Gas chromatography/mass spectroscopy (GC/MS) analysis of plasma fatty acid compositions

Plasma fatty acids were methylated following previously reported methods but with minor modifications [16–18]. In brief, 20 μL of internal standards in hexane containing 1 mg/mL of methyl heptadecanoate, 0.5 mg/mL of methyl tricosanoate, and 28 mg/mL of butylated hydroxytoluene (BHT) were added to a Pyrex tube followed by the addition of 50 μL plasma and 1 mL of methanol/hexane mixture (4:l, v/v). After cooling down the tubes in a self-made liquid nitrogen bath for 10 min, 100 μL of precooled acetyl chloride was added to the mixture and then flushed briefly with nitrogen gas. The tubes were then screw-capped and kept at room temperature in the dark for 24 h. The resultant mixture was cooled in an ice bath for 10 min followed by the gradual addition of 2.5 mL of 6% K₂CO₃ solution (with shaking) to neutralize. After standing for another 30 min, 200 μL of hexane was added to extract methylated fatty acids. The mixture was rested for 10 min, and the top layer was transferred into a glass sample vial. This extraction process was further repeated twice, and the combined supernatants were evaporated to dryness.
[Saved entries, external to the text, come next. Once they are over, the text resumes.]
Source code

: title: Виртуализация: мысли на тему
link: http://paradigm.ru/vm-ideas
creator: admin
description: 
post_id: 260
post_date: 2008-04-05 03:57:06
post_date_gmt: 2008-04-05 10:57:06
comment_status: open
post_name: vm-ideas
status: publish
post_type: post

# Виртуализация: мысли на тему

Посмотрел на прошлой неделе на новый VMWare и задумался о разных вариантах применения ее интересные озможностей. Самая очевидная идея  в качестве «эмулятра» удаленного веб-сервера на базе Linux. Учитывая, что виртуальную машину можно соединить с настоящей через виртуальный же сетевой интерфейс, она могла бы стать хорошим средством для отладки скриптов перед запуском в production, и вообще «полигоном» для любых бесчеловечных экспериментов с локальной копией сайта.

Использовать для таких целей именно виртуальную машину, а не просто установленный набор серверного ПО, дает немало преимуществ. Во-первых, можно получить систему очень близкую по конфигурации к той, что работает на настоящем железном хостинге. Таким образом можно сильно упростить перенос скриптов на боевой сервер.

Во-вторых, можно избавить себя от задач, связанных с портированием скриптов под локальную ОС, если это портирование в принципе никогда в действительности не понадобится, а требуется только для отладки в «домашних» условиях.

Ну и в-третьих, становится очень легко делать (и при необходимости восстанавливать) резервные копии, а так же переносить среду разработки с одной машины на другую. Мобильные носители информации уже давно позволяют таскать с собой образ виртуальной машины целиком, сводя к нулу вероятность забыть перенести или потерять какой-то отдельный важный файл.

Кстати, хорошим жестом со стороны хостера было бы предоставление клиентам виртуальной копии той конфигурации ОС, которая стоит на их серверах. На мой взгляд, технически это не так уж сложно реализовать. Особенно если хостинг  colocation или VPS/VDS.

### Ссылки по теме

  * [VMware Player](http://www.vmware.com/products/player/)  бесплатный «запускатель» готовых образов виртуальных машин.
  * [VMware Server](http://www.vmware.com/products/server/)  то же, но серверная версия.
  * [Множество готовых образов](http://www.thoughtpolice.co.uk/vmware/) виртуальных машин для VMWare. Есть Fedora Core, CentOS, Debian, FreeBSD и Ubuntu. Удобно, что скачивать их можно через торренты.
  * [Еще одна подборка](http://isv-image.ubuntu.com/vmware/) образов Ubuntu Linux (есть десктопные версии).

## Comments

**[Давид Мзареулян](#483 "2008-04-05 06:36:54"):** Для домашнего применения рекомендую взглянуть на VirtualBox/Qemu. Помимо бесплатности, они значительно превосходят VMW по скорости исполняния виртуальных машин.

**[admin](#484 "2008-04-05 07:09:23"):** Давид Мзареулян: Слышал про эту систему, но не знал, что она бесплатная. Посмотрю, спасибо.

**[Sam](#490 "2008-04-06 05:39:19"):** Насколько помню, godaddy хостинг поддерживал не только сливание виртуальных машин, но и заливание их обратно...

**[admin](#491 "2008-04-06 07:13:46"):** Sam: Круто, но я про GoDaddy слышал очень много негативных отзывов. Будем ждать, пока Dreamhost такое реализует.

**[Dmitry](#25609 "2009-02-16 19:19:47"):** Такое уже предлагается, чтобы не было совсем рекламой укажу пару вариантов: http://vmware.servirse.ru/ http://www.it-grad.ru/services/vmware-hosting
The resultant residues were re-dissolved in 50 μL of hexane followed with GC- flame ionization detector (FID)/MS analysis.

Methylated fatty acids were measured on a Shimadzu GC/MS-QP2010Plus spectrometer (Shimadzu Scientific Instruments, USA) equipped with a MS with an electron impact (EI) ion source and an FID. An Agilent DB-225 capillary GC column (10 m, 0.1 mm ID, 0.1 μm film thickness) was employed with a sample injection volume of 1 μL and a splitter (1:60). Helium gas was used as carrier and makeup gas. The injection port and detector temperatures were both set at 230 °C. The column temperature was set to 55 °C for 1 min and then increased to 205 °C with a rate of 30 °C/min. The column temperature was then kept at 205 °C for 3 min and then increased to 230 °C (5 °C/min). The MS spectra were acquired with the EI voltage of 70 eV and the m/z range of 45 to 450. Methylated fatty acids were identified by comparing with a chromatogram from a mixture of 37 known standards and further confirmed with their mass spectral data. Each fatty acid was quantified with the FID data from its signal integrals and internal standards. The results were presented as μmol of fatty acids per liter of plasma.